2002: Scene Determination Using Auditive Segmentation Models of Edited Video

Pfeiffer, S.; Srinivasan, U. “Scene Determination Using Auditive Segmentation Models of Edited Video” in: C. Dorai and S. Venkatesh (Eds.) “Computational Media Aesthetics”, Kluwer Academic Publishers, pp. 105-130, 2002.

Abstract This chapter describes different approaches that use audio features for determination of scenes in edited video. It focuses on analysing the sound track of videos for extraction of high-level video structure. We define a scene in a video as a temporal interval which is semantically coherent.

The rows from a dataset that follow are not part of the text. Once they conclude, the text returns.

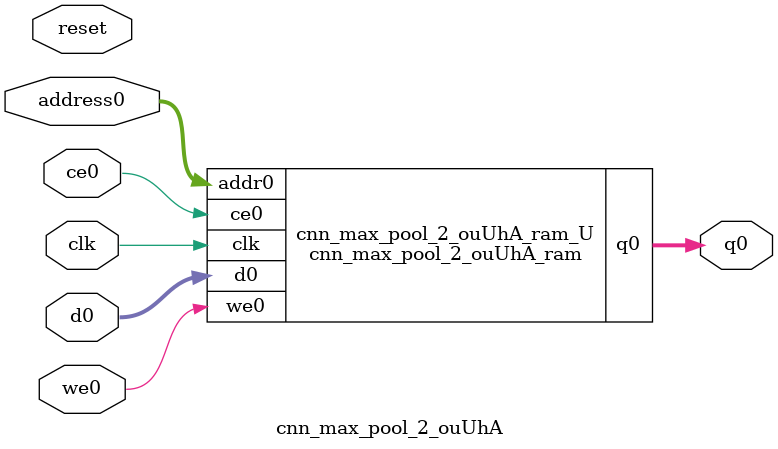
<source format=v>
`timescale 1 ns / 1 ps
module cnn_max_pool_2_ouUhA_ram (addr0, ce0, d0, we0, q0,  clk);

parameter DWIDTH = 14;
parameter AWIDTH = 9;
parameter MEM_SIZE = 400;

input[AWIDTH-1:0] addr0;
input ce0;
input[DWIDTH-1:0] d0;
input we0;
output reg[DWIDTH-1:0] q0;
input clk;

(* ram_style = "block" *)reg [DWIDTH-1:0] ram[0:MEM_SIZE-1];




always @(posedge clk)  
begin 
    if (ce0) 
    begin
        if (we0) 
        begin 
            ram[addr0] <= d0; 
        end 
        q0 <= ram[addr0];
    end
end


endmodule

`timescale 1 ns / 1 ps
module cnn_max_pool_2_ouUhA(
    reset,
    clk,
    address0,
    ce0,
    we0,
    d0,
    q0);

parameter DataWidth = 32'd14;
parameter AddressRange = 32'd400;
parameter AddressWidth = 32'd9;
input reset;
input clk;
input[AddressWidth - 1:0] address0;
input ce0;
input we0;
input[DataWidth - 1:0] d0;
output[DataWidth - 1:0] q0;



cnn_max_pool_2_ouUhA_ram cnn_max_pool_2_ouUhA_ram_U(
    .clk( clk ),
    .addr0( address0 ),
    .ce0( ce0 ),
    .we0( we0 ),
    .d0( d0 ),
    .q0( q0 ));

endmodule


</source>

The semantic coherence of a scene is often constructed during cinematic editing of a video. An example is the use of music for concatenation of several shots into a scene which describes a lengthy passage of time such as the journey of a character. Some semantic coherence is also inherent to the unedited video material such as the sound ambience at a specific setting, or the change pattern of speakers in a dialogue. Another kind of semantic coherence is constructed from the textual content of the sound track revealing for example the different stories contained in a news broadcast or documentary. This chapter explains the types of scenes that can be constructed via audio cues from a film art perspective. In continues on a discussion of the feasibility of automatic extraction of these scene types and finally presents existing approaches.